Béatrice Mukamulindwa est rwandaise. Elle était en Belgique au moment du déclenchement du génocide. Toute sa famille a péri lors du du génocide contre les Tutsis tes des génocidaires hutus. Mais ses enfants ont disparu. Béatrice conserve l’intuition qu’ils sont vivants, quelque part. En 2007, elle a fondé une association pour les parents à la recherche de leurs enfants. Pendant le génocide, plus de 70.000 enfants ont perdu leur famille. Certains sont orphelins ; mais d’autres ont peut-être encore des parents en vie, quelque part. Réunir ces familles séparées est devenu la mission de Béatrice Mukamulindwa.
"Cri du cœur d’une mère pleine d’espoir"
Mars 1994. Béatrice rend visite à son mari, étudiant à Louvain-la-Neuve. Quand l’avion du président Habyarimana est abattu, le 6 avril, signant le début du génocide, la jeune mère est piégée en Belgique. Elle a confié ses enfants à son frère, dans le sud du pays. Alain-Flavien a douze ans, Aline, dix ans et Nadège, neuf ans. Elle ne les reverra jamais.
En juillet 1994, le mari de Béatrice part au Rwanda. Le pays est dévasté, les rescapés fous de peur et d’horreur. Un million de personnes ont été abattues à la machette. Essentiellement des Tutsis. Plus de deux millions ont fui le pays. Le mari de Béatrice retrouve un neveu de 18 mois. Mais ses enfants et leur oncle ont disparu sans laisser de traces.
Béatrice Mukamulindwa se lance dans la bataille. Elle retourne au Rwanda. Elle interroge les rescapés, terrifiés sur les collines. Toute sa famille a été décimée, mais personne ne connait le sort de son frère, de ses nièces et de ses enfants. Ont-ils pu s’enfuir vers le Burundi voisin ? Béatrice écume les camps de réfugiés, sans succès. Elle se rend au Congo-Brazzaville, et même à Montréal, où se trouvent de nombreux réfugiés rwandais.
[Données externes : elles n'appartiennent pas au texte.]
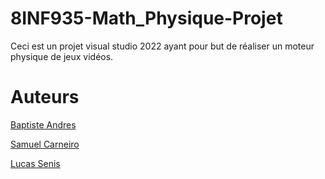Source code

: # 8INF935-Math_Physique-Projet

Ceci est un projet visual studio 2022 ayant pour but de réaliser un moteur physique de jeux vidéos.

# Auteurs

[Baptiste Andres](https://github.com/LeBourguignon)

[Samuel Carneiro](https://github.com/Sam-Carneiro)

[Lucas Senis](https://github.com/LucasSenis)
"Après le génocide, il y a eu beaucoup d’adoptions au Canada et en Italie, explique Béatrice. Mais il y a eu aussi des adoptions sauvages ! Peut-être mes enfants ont-ils suivi le flot des réfugiés vers le Congo ? Peut-être vivent-ils dans la forêt aujourdhui ? "
Mères désenfantées
Son couple ne survit pas à ce drame. Elle continue seule à rechercher ses enfants. En secret. Car elle a peur d’être prise pour une folle. La parole ne circule pas parmi les survivants, écrasés de culpabilité. Le génocide est un tabou. Jusqu’au jour où elle rencontre d’autres mères en recherche. Les "folles de la place de mai", ces femmes chiliennes et argentines qui cherchent sans relâche leurs enfants ou petits enfants , disparus sous la dictature. C’est un soulagement. Elle n’est plus seule. En 2011, elle lance sa propre association "Cri du cœur d’une mère qui espère", avec six autres mères rwandaises désenfantées. L’espoir renait, car des enfants réapparaissent. C’est le cas d’une jeune fille qu’on croyait morte, et que l’on redécouvre dans un orphelinat 16 ans après le drame. Sa tante, opiniâtre, n’a jamais cru à sa mort. Béatrice sent elle aussi, dans ses tripes, que ses enfants sont encore vivants. Peut-être pas tous certes. Mais certains.
"Aujourd’hui ils sont grands, ils ont plus de trente ans. Et je suis peut-être grand-mère", sourit-elle.